第292話 Sランク鍛治師の仕事
お待たせ致しましたー
指揮棒を持ったマーベラスさんから、ラティストの時のように自分から少し距離を置くように言い。
手にしたままの授与石へ、指揮棒を軽くつつくとふわっと浮いた!?
【……集まれ】
マーベラスさんが、いつもの関西弁でも最初にラティストへ使った敬語でもない話し方と声。

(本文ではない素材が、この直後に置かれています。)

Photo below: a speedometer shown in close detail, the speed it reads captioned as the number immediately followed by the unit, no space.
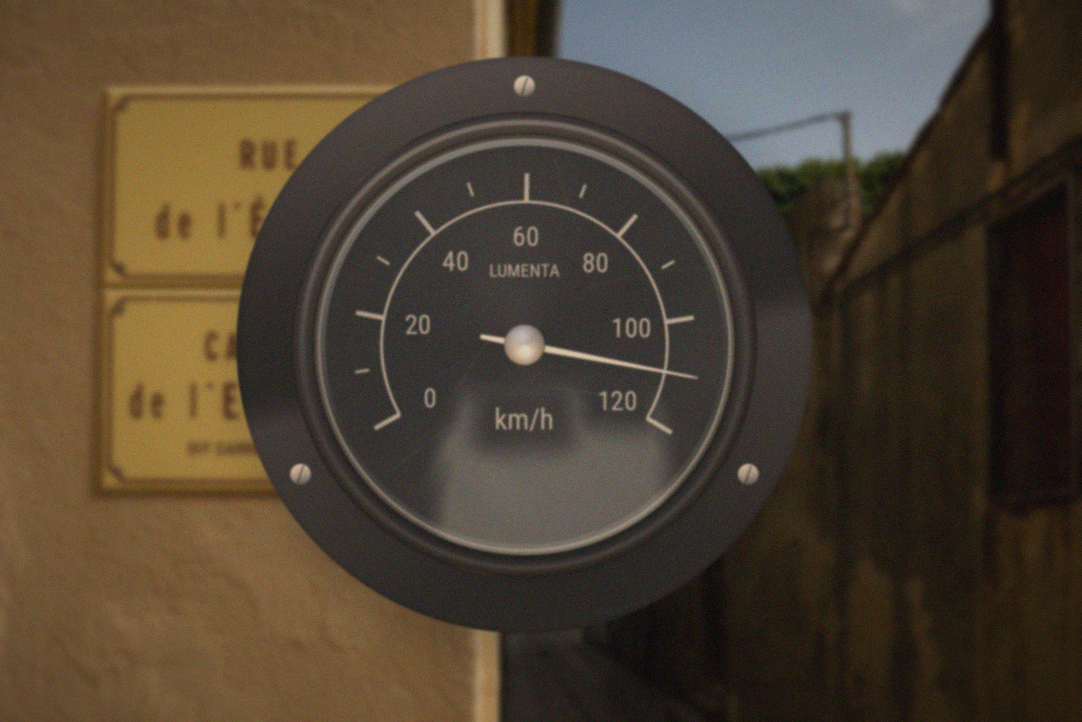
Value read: 110km/h
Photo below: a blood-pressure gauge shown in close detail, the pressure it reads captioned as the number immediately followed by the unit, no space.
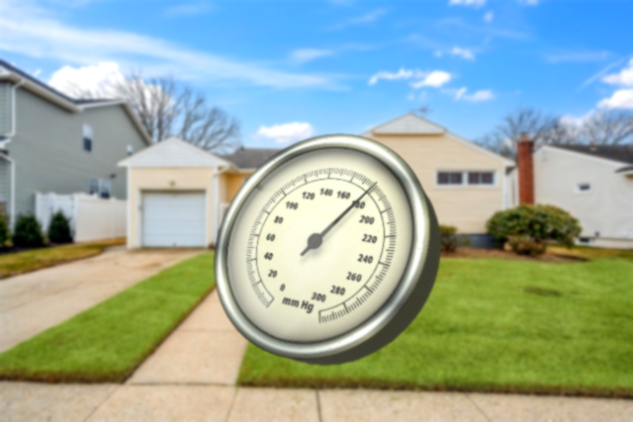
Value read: 180mmHg
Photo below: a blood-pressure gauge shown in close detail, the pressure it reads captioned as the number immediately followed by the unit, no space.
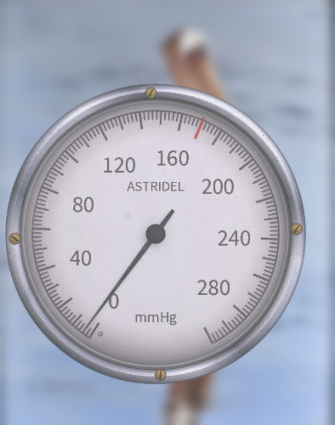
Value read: 4mmHg
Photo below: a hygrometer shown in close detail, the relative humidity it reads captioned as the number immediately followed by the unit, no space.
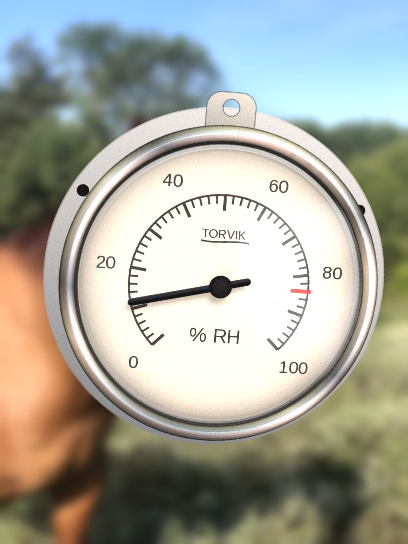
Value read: 12%
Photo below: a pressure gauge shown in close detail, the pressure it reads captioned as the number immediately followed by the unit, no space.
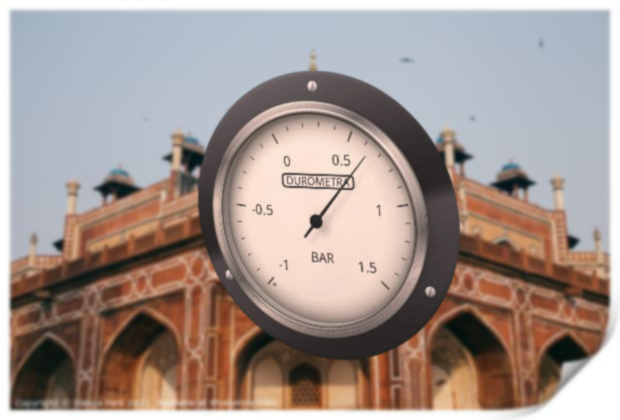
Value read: 0.65bar
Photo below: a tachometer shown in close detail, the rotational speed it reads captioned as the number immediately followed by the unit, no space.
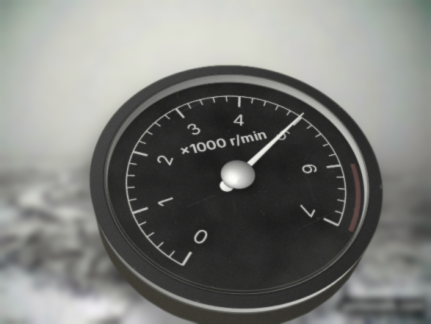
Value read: 5000rpm
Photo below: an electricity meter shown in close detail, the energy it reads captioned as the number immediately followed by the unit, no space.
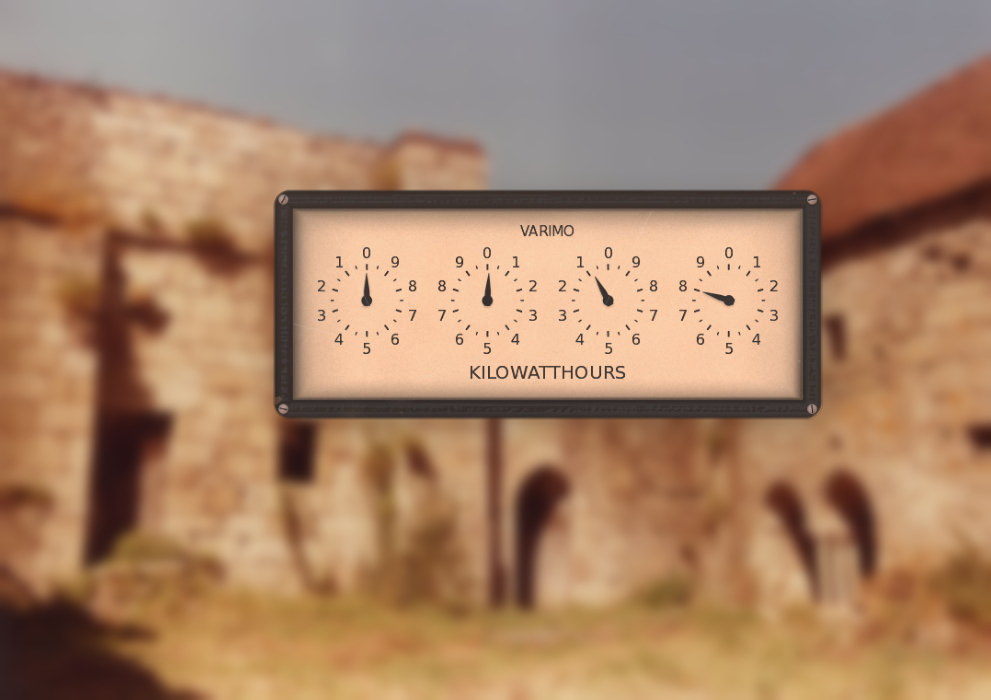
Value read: 8kWh
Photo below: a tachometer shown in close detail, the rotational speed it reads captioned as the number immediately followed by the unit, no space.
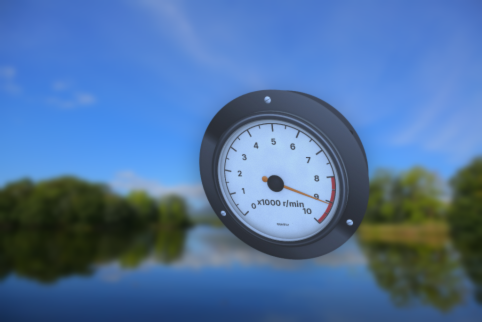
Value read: 9000rpm
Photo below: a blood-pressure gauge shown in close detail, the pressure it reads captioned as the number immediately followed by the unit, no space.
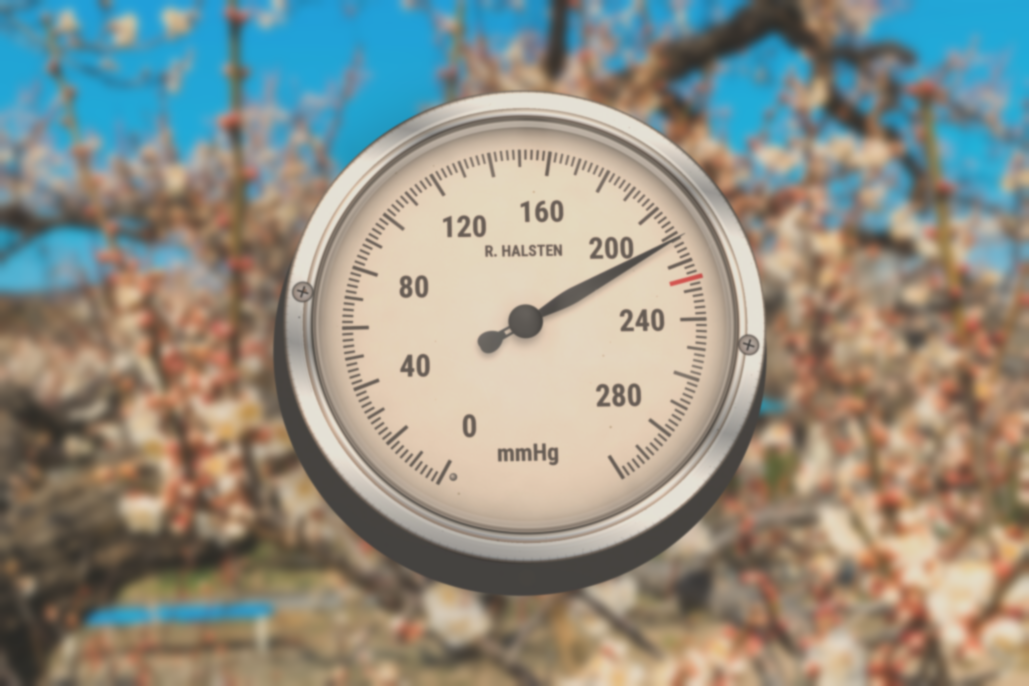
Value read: 212mmHg
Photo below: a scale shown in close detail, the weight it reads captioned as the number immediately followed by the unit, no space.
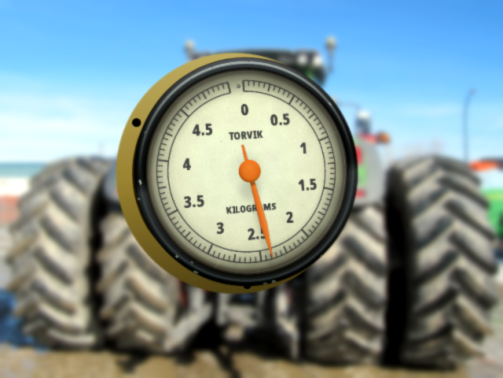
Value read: 2.4kg
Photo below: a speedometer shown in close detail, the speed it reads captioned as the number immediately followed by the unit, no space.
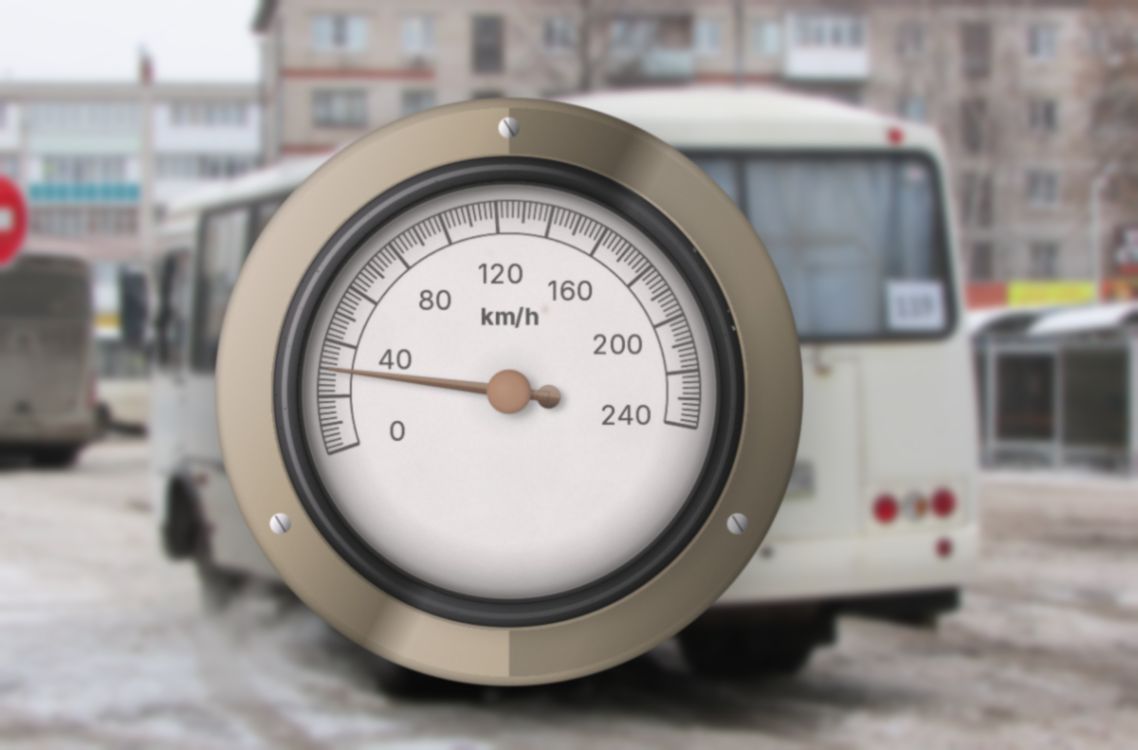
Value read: 30km/h
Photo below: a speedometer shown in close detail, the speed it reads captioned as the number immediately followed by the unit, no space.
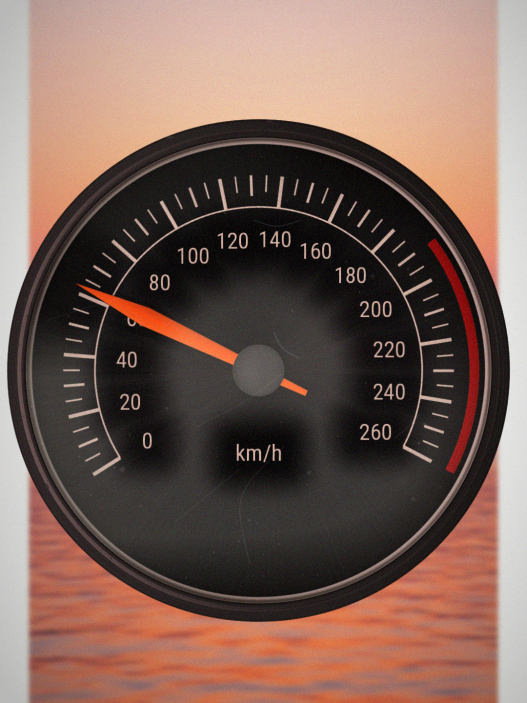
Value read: 62.5km/h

さっきのラティストの口から出た……神秘的な響きに近い。
思わず、背筋がピーンとなってしまうくらい!!
そして……ロイズさんの執務机に置かれていた、ゴツゴツした金色の塊が浮いて……授与石の隣にまで飛んできた!
【……奏でよ、奏でよ】
マーベラスさんは、口が弧を描くように緩め……指揮棒を振った。
授与石と金の塊が、それぞれ白く光って……片手でなんとか視界を遮ろうとした。でも、目を閉じても光がまぶた越しに突き刺さるようだ。
この儀式のようなものが……鍛治仕事?
信じられないけど、実際に目の前では行われている。
【……謳え、唄え!】
また、マーベラスさんの強い言葉が聞こえてきて……もっともっと、光が強くなってきたので! 両手で目を覆ってもやっぱり意味がない!!
よくマーベラスさんは平気だなあ、と思っていると……足首をツンツンされた。多分カウルだけど。
「ケン兄さん、終わったでやんすよ?」
と言われたので、手を外してみれば……光りはとっくに消えててマーベラスさんは指揮棒を亜空間収納にしまうところだった。
「出来たで、ケント」
来い来いと手招きしてきたので……そちらに行けば、彼の手の中には……綺麗な指輪が!!
前世のテレビで見たような……宝石店で売られているのにも負けないくらい、綺麗な細工!!
これを……今の魔法? だけで、マーベラスさんが作った?
凄い!!
「あ、ありがとうございます」
受け取るように差し出してきたから、慌てて指輪を手に取った。授与石だけの冷たさじゃないけど、アクセサリーらしい冷たさは感じた。リングの部分は細長く、石は綺麗に加工されてたが、原石ほど大きくはない。
余分な部分はどうしたんだろう?
今のお仕事で、削れた部分は自然消滅したのかな?
「あとは、箱やなあ?」
で、指輪のボックスはマーベラスさんの亜空間収納にあったので……きちんと入れてもらい。
これで、誕生日プレゼントが出来た! と言うことで。
もちろん、僕はお支払いをしようとしたんだけど。
何故か、マーベラスさんは『いらへん』と言ったのです!?
「え!? お仕事していただいたのに、タダはダメですよ!?」
「もらえるか!? 授与石で仕事させてもろたんやで!? それだけでも、栄誉なことや! かまへんかまへん!!」
「……そんなにも?」
「国宝以上やで、ほんまやったら畏れ多いんやけど。今回は特別やわ。頼むから、駄賃とか言わんといて」
「……はぁ」
ルゥさんの提案だったとは言え……マーベラスさんにはある意味ご褒美以上のお仕事をさせてしまったみたい。
ルゥさんを見れば、めちゃくちゃニコニコしてたけど。
「とりあえずぅ? あとは、ケントちゃんがエリーちゃんをデートに誘ったらぁ?」
「……そうします」
この世界では、エディのような王様とかでは誕生祭とかがあるらしいけれど。
一般人とかの、誕生日パーティーとかは基本的に催す習慣がないそうなので。
ラウルさんへの、宝石の調達とかの取り消しも言わなくちゃだから……僕はカウルとラティストを連れて、バートレインのお家に行くことにした。